Assim, como a BRS Paranoá é uma cenoura tropical, com plantio recomendado entre os meses de outubro e março, ela garante ao agricultor boa produtividade para aproveitar os elevados preços pagos nessa época do ano. Em resumo: é mais difícil produzir cenoura no verão, mas a margem de lucro dos produtores é melhor.
Elevada produtividade em resposta à adubação orgânica
De acordo com os pesquisadores, um sistema orgânico bem dimensionado pode superar o convencional em produtividade e qualidade ano após ano. Em ensaios de competição de cultivares, por exemplo, a BRS Paranoá teve rendimento médio superior às cultivares disponíveis no mercado: no sistema orgânico ultrapassou 31 t/ha.
A produtividade é reflexo, entre outros fatores, de uma adubação adequada. Como toda hortaliça, a cenoura é muito exigente em adubação, e ela tem uma resposta muito boa à adubação orgânica. Para o agrônomo Francisco Vilela, a adubação orgânica, além do papel na nutrição das plantas, tem grande influência sobre os aspectos físicos do solo.
A raiz de cenoura cresce abaixo do nível do solo, então, a qualidade das raízes está diretamente associada à qualidade física do solo. “Solos orgânicos são ricos em matéria orgânica, que é condicionadora da qualidade física.
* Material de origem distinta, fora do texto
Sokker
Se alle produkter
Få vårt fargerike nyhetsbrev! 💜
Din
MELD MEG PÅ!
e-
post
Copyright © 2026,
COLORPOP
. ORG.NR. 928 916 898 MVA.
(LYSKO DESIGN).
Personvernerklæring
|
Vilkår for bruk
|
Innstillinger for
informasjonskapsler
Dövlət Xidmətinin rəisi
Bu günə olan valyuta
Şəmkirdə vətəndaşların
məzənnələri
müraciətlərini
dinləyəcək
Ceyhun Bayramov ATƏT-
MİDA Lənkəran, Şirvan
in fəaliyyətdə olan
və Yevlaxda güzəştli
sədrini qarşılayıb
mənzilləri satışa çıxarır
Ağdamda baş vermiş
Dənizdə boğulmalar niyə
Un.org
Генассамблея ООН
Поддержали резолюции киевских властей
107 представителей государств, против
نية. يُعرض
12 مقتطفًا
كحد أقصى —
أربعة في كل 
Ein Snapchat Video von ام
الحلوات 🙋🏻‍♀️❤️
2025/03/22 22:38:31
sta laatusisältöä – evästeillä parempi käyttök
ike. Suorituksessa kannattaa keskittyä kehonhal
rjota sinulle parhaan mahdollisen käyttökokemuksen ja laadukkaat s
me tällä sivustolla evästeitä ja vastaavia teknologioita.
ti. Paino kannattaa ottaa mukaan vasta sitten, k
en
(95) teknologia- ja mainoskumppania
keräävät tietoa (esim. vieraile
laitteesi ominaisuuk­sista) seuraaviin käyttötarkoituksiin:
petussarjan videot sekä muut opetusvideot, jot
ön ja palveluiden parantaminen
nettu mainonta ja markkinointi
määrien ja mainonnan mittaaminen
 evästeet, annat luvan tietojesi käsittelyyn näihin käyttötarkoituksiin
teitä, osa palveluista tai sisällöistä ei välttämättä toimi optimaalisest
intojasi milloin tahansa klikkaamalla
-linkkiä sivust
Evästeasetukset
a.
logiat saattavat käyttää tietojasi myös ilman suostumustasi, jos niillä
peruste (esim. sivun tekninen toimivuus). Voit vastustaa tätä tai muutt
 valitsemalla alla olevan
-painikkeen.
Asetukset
Assim, solos com elevado teor de matéria orgânica são solos mais leves, que facilitam o crescimento e a aparência das raízes”, explica Vilela. Ele ainda faz um comparativo: “A qualidade da cenoura pode ser afetada em solos mal preparados porque torrões e compactação deixam as raízes tortuosas, bifurcadas e desuniformes”.
Recomendada para todas as regiões produtoras
A validação da cenoura BRS Paranoá ocorreu ao longo de vários anos, entre 2010 e 2016, em diferentes regiões produtoras do País, em especial nos estados de Minas Gerais, Bahia, Santa Catarina e no Distrito Federal.
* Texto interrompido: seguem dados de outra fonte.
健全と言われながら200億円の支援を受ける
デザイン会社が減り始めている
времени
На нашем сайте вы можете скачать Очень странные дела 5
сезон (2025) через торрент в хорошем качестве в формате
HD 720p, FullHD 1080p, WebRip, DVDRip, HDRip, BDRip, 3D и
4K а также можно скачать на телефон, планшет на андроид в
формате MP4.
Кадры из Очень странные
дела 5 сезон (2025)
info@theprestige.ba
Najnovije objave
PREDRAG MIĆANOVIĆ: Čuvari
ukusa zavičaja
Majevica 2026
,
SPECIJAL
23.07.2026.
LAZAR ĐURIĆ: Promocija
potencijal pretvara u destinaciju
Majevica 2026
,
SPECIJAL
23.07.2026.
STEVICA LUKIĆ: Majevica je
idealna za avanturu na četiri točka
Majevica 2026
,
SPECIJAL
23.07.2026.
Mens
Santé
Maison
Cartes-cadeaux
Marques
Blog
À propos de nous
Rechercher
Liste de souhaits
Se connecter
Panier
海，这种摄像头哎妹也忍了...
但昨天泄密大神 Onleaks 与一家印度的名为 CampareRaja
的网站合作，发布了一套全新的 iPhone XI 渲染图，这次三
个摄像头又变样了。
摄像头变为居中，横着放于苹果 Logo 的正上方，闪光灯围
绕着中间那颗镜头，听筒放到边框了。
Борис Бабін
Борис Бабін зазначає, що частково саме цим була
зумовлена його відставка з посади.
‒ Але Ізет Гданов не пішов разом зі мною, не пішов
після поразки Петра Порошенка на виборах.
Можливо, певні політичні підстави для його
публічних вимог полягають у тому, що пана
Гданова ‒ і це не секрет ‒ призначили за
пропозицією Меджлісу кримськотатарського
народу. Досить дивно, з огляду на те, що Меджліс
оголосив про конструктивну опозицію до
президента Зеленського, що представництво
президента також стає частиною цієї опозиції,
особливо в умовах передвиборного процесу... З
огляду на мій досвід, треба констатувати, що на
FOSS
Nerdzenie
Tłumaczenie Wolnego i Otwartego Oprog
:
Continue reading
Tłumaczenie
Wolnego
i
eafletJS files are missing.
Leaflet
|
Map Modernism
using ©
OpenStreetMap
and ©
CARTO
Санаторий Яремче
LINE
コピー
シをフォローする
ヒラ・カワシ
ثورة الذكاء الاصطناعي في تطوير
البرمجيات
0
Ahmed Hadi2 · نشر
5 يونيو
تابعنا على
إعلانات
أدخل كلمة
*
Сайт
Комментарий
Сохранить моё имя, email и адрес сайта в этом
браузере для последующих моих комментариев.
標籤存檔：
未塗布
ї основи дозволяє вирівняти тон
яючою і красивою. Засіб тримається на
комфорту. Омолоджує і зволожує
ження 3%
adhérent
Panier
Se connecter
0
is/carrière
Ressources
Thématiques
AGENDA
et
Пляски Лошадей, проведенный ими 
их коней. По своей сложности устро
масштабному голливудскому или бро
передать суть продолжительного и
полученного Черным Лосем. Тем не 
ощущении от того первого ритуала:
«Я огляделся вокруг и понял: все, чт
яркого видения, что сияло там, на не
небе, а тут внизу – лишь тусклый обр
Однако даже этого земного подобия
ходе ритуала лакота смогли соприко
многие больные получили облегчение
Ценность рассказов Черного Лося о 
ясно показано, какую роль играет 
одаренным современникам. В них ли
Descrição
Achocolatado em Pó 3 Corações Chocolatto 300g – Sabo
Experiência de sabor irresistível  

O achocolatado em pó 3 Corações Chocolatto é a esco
Os testes abrangeram sistemas orgânicos tradicionais, propriedades em fase de transição agroecológica e sistemas de corredores agroecológicos, nos quais foram obtidas produtividades superiores àquelas alcançadas pelas cultivares de cenoura geralmente plantadas no sistema orgânico. “Podemos dizer que a recomendação da cultivar BRS Paranoá também se estende para outros sistemas de base agroecológica, como permacultura, agricultura natural e agricultura biodinâmica”, acrescenta o pesquisador de Fitotecnia.
Quando comparada às outras variedades do mercado, a BRS Paranoá destacou-se também em adaptabilidade e estabilidade, sendo possível seu plantio em todas as regiões produtoras de cenoura do País. A adaptabilidade refere-se, por exemplo, à capacidade que o material tem de se beneficiar com os estímulos do ambiente. Já a estabilidade diz respeito ao comportamento previsível da variedade frente a mudanças ambientais.
Logo, os pesquisadores consideram a nova cultivar uma boa alternativa para agricultores que adotam o sistema orgânico de produção ou mesmo para produtores que buscam sistemas de cultivos mais sustentáveis. “O caminho está aberto para a cenoura BRS Paranoá, seja no sistema orgânico, em segmentos que não endossam o uso de híbridos, ou para pequenos agricultores convencionais, que têm interesse em materiais OP pelo valor mais acessível das sementes”, pontua Vilela.